I wonder what can be done to pace a game where you have a big city full of quests & lots of combat outside. Quests in the city do try to send you to remote locations, but I think many players like to vacuum up all content in an area before moving on, which is entirely fair.
BG1 does it well, the big city it at the end.
Fair of you, I retract my spit-spewing rage.
I wonder what can be done to pace a game where you have a big city full of quests & lots of combat outside. Quests in the city do try to send you to remote locations, but I think many players like to vacuum up all content in an area before moving on, which is entirely fair.
Again, I think the solution is systemic. E.g. if combat capacity progression wasn't so level-dependent, it would be totally OK to get a lot of XP in towns, and most of the reward could be gold or ship-oriented, while you'd still have to journey to dangerous dungeons to get the cool combat gear (which, by the way, is one thing Deadfire has very well - have cool and thematic items discovered in remote dungeons). Or even a game where you have combat & non-combat points given separately, and you earn the latter through noncombat quests, etc.
BG1 does it well, the big city it at the end.
You make it so you reach max level in the city, and the challenges outside are not gated by level but encounter difficulty.
Deadfire does a lot to try and encourage you to explore, both by giving you quests in Neketaka that can only be done if you leave the city, and by tying a lot of triggers to advancing main quest, which again, requires you to leave the main city.
But if some people have a playstyle where they just methodically clear area after area, they will always just go back and continue cleaning, unless you force them not to.
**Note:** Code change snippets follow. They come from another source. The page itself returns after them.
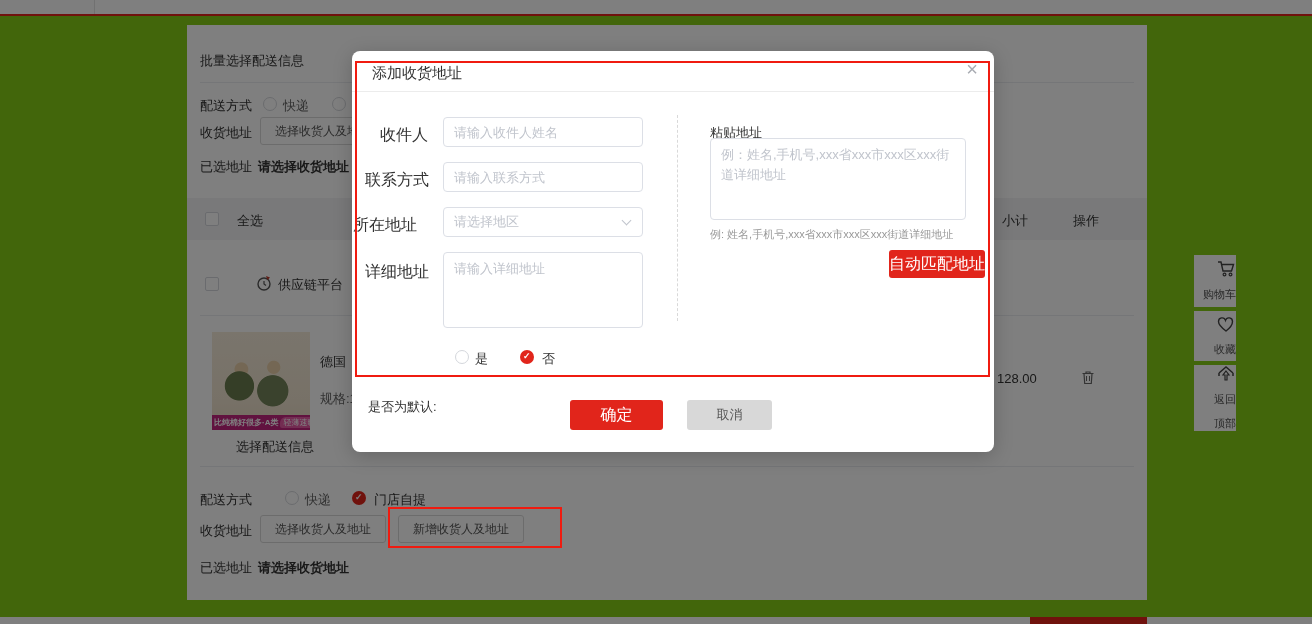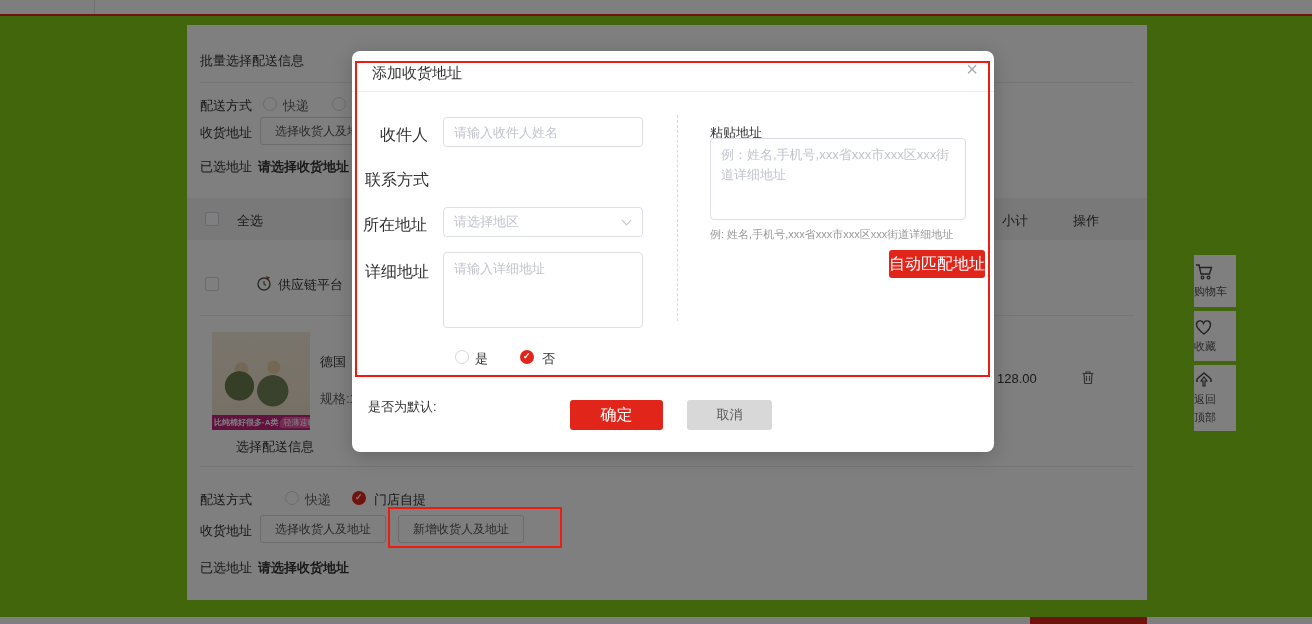--- a/index.html
+++ b/index.html
@@ -14,21 +14,21 @@
   .checkbox { position:absolute; width:14px; height:14px; border:1px solid #d4d7dc; border-radius:2px; background:#fff; }
   .radio { position:absolute; width:14px; height:14px; border:1px solid #d4d7dc; border-radius:50%; background:#fff; }
   .radio.checked { border:none; background:#e1251b; }
   .radio.checked::after { content:"✓"; position:absolute; left:3px; top:1px; font-size:9px; color:#fff; font-weight:700; }
   .ghost-btn { position:absolute; height:28px; line-height:26px; padding:0 14px; border:1px solid #d9d9d9; border-radius:3px; background:#fff; font-size:12px; color:#555; white-space:nowrap; }
   .field { position:absolute; width:200px; height:30px; border:1px solid #dcdfe6; border-radius:4px; background:#fff; font-size:13px; color:#333; padding:0 10px; font-family:"Liberation Sans",sans-serif; }
   .field::placeholder, textarea.tfield::placeholder { color:#c0c4cc; opacity:1; }
   textarea.tfield { position:absolute; border:1px solid #dcdfe6; border-radius:4px; background:#fff; font-size:13px; color:#333; padding:6px 10px; resize:none; font-family:"Liberation Sans",sans-serif; line-height:1.5; }
   .modal-label { position:absolute; width:63px; text-align:right; font-size:16px; color:#333; white-space:nowrap; }
   .annotation { position:absolute; border:2px solid #f01b10; pointer-events:none; z-index:70; }
-  .side-tile { position:absolute; left:1194px; width:42px; background:#fff; display:flex; flex-direction:column; align-items:flex-start; justify-content:center; gap:4px; color:#555; font-size:11px; line-height:1.25; text-align:center; }
+  .side-tile { position:absolute; left:1194px; width:42px; background:#fff; display:flex; flex-direction:column; align-items:flex-end; justify-content:center; gap:10px; color:#555; font-size:11px; line-height:1.25; text-align:center; }
   .red-btn { border:none; background:#e1251b; color:#fff; font-size:16px; border-radius:3px; cursor:pointer; font-family:"Liberation Sans",sans-serif; }
   svg { display:block; }
 </style>
 </head>
 <body>
 
 <div id="stage">
 
   <div class="abs" style="left:0;top:0;width:1312px;height:16px;background:#fff;border-bottom:2px solid #e1251b;">
     <div class="abs" style="left:0;top:0;width:95px;height:14px;border-right:1px solid #e3e3e3;background:#fdfdfd;"></div>
@@ -142,21 +142,22 @@
   <div class="abs" style="left:0;top:0;width:1312px;height:624px;background:rgba(0,0,0,0.5);z-index:50;"></div>
 
   <div class="abs" style="left:352px;top:51px;width:642px;height:401px;background:#fff;border-radius:8px;z-index:60;box-shadow:0 4px 20px rgba(0,0,0,0.2);">
     <div class="abs" style="left:20px;top:13px;font-size:15px;color:#333;">添加收货地址</div>
     <div class="abs" style="right:16px;top:8px;font-size:20px;color:#a8abb2;line-height:1;cursor:pointer;">×</div>
     <div class="divider" style="left:0;top:40px;width:642px;background:#ececec;"></div>
 
     <div class="modal-label" style="left:13px;top:74px;">收件人</div>
     <input class="field" style="left: 91px; top: 66px;" placeholder="请输入收件人姓名">
     <div class="modal-label" style="left:13px;top:119px;">联系方式</div>
-    <div class="modal-label" style="left:11px;top:164px;">所在地址</div>
+    <input class="field" style="left: 91px; top: 111px;" placeholder="请输入联系方式">
+    <div class="modal-label" style="left:1px;top:164px;">所在地址</div>
     <div class="field" style="left:91px;top:156px;line-height:28px;color:#c0c4cc;cursor:pointer;">
       <span>请选择地区</span>
       <span class="abs" style="right:12px;top:9px;width:7px;height:7px;border-right:1.5px solid #c0c4cc;border-bottom:1.5px solid #c0c4cc;transform:rotate(45deg);"></span>
     </div>
     <div class="modal-label" style="left:13px;top:211px;">详细地址</div>
     <textarea class="tfield" style="left: 91px; top: 201px; width: 200px; height: 76px;" placeholder="请输入详细地址"></textarea>
 
     <div class="abs txt" style="left:16px;top:299px;margin-top:48px;">是否为默认:</div>
     <div class="radio" style="left:103px;top:299px;"></div>
     <div class="abs txt" style="left:123px;top:299px;">是</div>

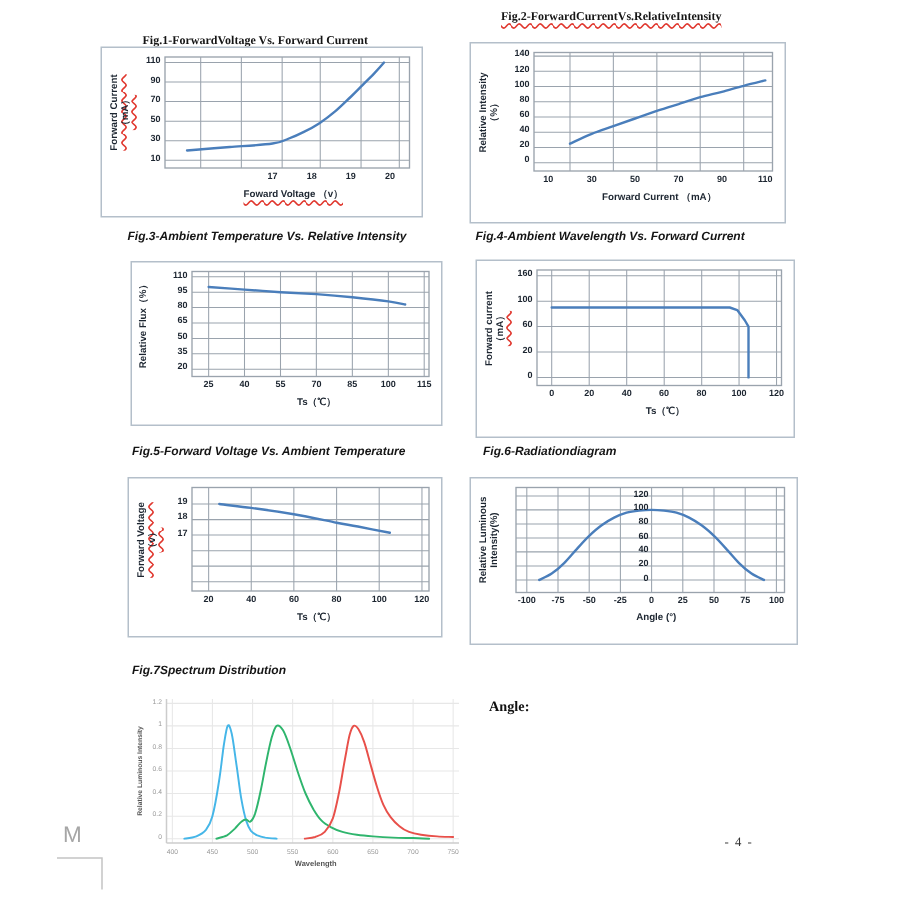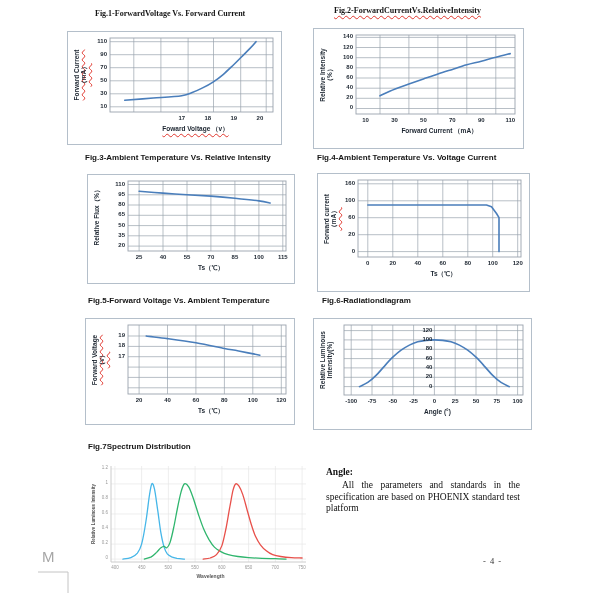--- a/index.html
+++ b/index.html
@@ -8,39 +8,39 @@
   .chart{position:absolute;background:#fff;}
   .chart svg{position:absolute;left:0;top:0;display:block;}
   .tick{position:absolute;font:bold 6px "Liberation Sans",sans-serif;color:#1c2530;white-space:nowrap;}
   .xtick{text-align:center;}
   .ytick{text-align:right;}
   .axis-title{position:absolute;font:bold 6.5px "Liberation Sans",sans-serif;color:#1c2530;white-space:nowrap;}
   .ytitle-wrap{position:absolute;transform:translate(-50%,-50%) rotate(-90deg);text-align:center;}
   .ytitle-wrap div{font:bold 6.5px "Liberation Sans",sans-serif;color:#1c2530;line-height:7px;white-space:nowrap;}
   .fig-title{position:absolute;white-space:nowrap;font-weight:bold;font-size:8px;color:#151515;}
   .serif{font-family:"Liberation Serif",serif;}
-  .sans{font-family:"Liberation Sans",sans-serif;}
+  .sans{font-family:"Liberation Sans",sans-serif;font-style:italic;}
   .wavy{text-decoration:underline;text-decoration-style:wavy;text-decoration-color:#e0372e;
         text-decoration-thickness:1px;text-underline-offset:2px;}
   .spec .tick{font:normal 4.5px "Liberation Sans",sans-serif;color:#999;}
   .spec .axis-title{font:bold 5px "Liberation Sans",sans-serif;color:#555;}
   .spec .ytitle-wrap div{font:bold 4.5px "Liberation Sans",sans-serif;color:#555;}
   .note-label{position:absolute;left:326px;top:467px;font:bold 9.5px "Liberation Serif",serif;color:#111;}
   .note-body{position:absolute;left:326px;top:480px;width:194px;
              font:9.5px/11.5px "Liberation Serif",serif;color:#111;text-align:justify;text-indent:16px;}
   .pageno{position:absolute;left:483px;top:556px;font:8.5px "Liberation Serif",serif;color:#333;letter-spacing:1px;}
   .watermark{position:absolute;left:42px;top:548px;font:15px "Liberation Sans",sans-serif;color:#a6a6a6;}
   .bracket{position:absolute;left:0;top:0;width:600px;height:600px;pointer-events:none;}
 </style>
 </head>
 <body>
 
 <div class="page">
   <div id="charts">
-      <div class="fig-title serif" style="left: 95px; top: 9px;">Fig.1-ForwardVoltage Vs. Forward Current</div>
+      <div class="fig-title serif" style="left: 95px; top: 22px;">Fig.1-ForwardVoltage Vs. Forward Current</div>
       <div class="chart" style="left: 67px; top: 31px; width: 213px; height: 112px; border: 1px solid rgb(180, 191, 202);">
         <svg width="213" height="112">
           <line x1="65.8" y1="6" x2="65.8" y2="80" stroke="#9aa3ad" stroke-width="0.7"></line>
           <line x1="92.9" y1="6" x2="92.9" y2="80" stroke="#9aa3ad" stroke-width="0.7"></line>
           <line x1="120.1" y1="6" x2="120.1" y2="80" stroke="#9aa3ad" stroke-width="0.7"></line>
           <line x1="145.5" y1="6" x2="145.5" y2="80" stroke="#9aa3ad" stroke-width="0.7"></line>
           <line x1="172.7" y1="6" x2="172.7" y2="80" stroke="#9aa3ad" stroke-width="0.7"></line>
           <line x1="198.2" y1="6" x2="198.2" y2="80" stroke="#9aa3ad" stroke-width="0.7"></line>
           <line x1="42" y1="9.7" x2="205" y2="9.7" stroke="#9aa3ad" stroke-width="0.7"></line>
           <line x1="42" y1="22.7" x2="205" y2="22.7" stroke="#9aa3ad" stroke-width="0.7"></line>
@@ -138,21 +138,21 @@
         <div class="tick ytick" style="left: 15px; top: 26.0333px; width: 22px;">80</div>
         <div class="tick ytick" style="left: 15px; top: 36.3px; width: 22px;">65</div>
         <div class="tick ytick" style="left: 15px; top: 46.5667px; width: 22px;">50</div>
         <div class="tick ytick" style="left: 15px; top: 56.8333px; width: 22px;">35</div>
         <div class="tick ytick" style="left: 15px; top: 67.1px; width: 22px;">20</div>
         <div class="axis-title" style="left: 0px; top: 89px; width: 206px; text-align: center; padding-left: 40px; box-sizing: border-box;">Ts（℃）</div>
         <div class="ytitle-wrap" style="left: 8px; top: 41px;">
           <div class="">Relative Flux（%）</div>
         </div>
       </div>
-      <div class="fig-title sans" style="left: 317px; top: 153px;">Fig.4-Ambient Temperature Vs. Voltage Current</div>
+      <div class="fig-title sans" style="left: 317px; top: 153px;">Fig.4-Ambient Wavelength Vs. Forward Current</div>
       <div class="chart" style="left: 317px; top: 173px; width: 211px; height: 117px; border: 1px solid rgb(180, 191, 202);">
         <svg width="211" height="117">
           <line x1="49.8" y1="6" x2="49.8" y2="83" stroke="#9aa3ad" stroke-width="0.7"></line>
           <line x1="74.8" y1="6" x2="74.8" y2="83" stroke="#9aa3ad" stroke-width="0.7"></line>
           <line x1="99.8" y1="6" x2="99.8" y2="83" stroke="#9aa3ad" stroke-width="0.7"></line>
           <line x1="124.8" y1="6" x2="124.8" y2="83" stroke="#9aa3ad" stroke-width="0.7"></line>
           <line x1="149.8" y1="6" x2="149.8" y2="83" stroke="#9aa3ad" stroke-width="0.7"></line>
           <line x1="174.7" y1="6" x2="174.7" y2="83" stroke="#9aa3ad" stroke-width="0.7"></line>
           <line x1="199.7" y1="6" x2="199.7" y2="83" stroke="#9aa3ad" stroke-width="0.7"></line>
           <line x1="40" y1="9.8" x2="203" y2="9.8" stroke="#9aa3ad" stroke-width="0.7"></line>
@@ -298,21 +298,20 @@
         <div class="tick ytick" style="left: 1px; top: 82.08px; width: 22px;">0.2</div>
         <div class="tick ytick" style="left: 1px; top: 97.12px; width: 22px;">0</div>
         <div class="axis-title" style="left: 0px; top: 115px; width: 225px; text-align: center; padding-left: 26px; box-sizing: border-box;">Wavelength</div>
         <div class="ytitle-wrap" style="left: 8px; top: 56px;">
           <div class="">Relative Luminous Intensity</div>
         </div>
       </div>
     </div>
 
   <div class="note-label">Angle:</div>
-  <div class="note-body">All the parameters and standards in the specification are based on PHOENIX standard test platform</div>
 
   <div class="pageno">- 4 -</div>
 
   <div class="watermark">M</div>
   <svg class="bracket">
     <polyline points="38,572 68,572 68,593" fill="none" stroke="#c4c4c4" stroke-width="1"></polyline>
   </svg>
 </div>
 
 </body></html>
And that requires putting the game on rails. You can do it AoD style where the game is non-linear only within each act, but remaining content is blocked by plot-gates, or you can do it Wasteland 2 style with radiation zones, or you can do some various other shit.
But I think that with a seafaring game, it really had to be a no-compromise completely open, with no plot-gating, otherwise whatever the fuck is even a point of having a seafaring setting.
You make it so you reach max level in the city, and the challenges outside are not gated by level but encounter difficulty.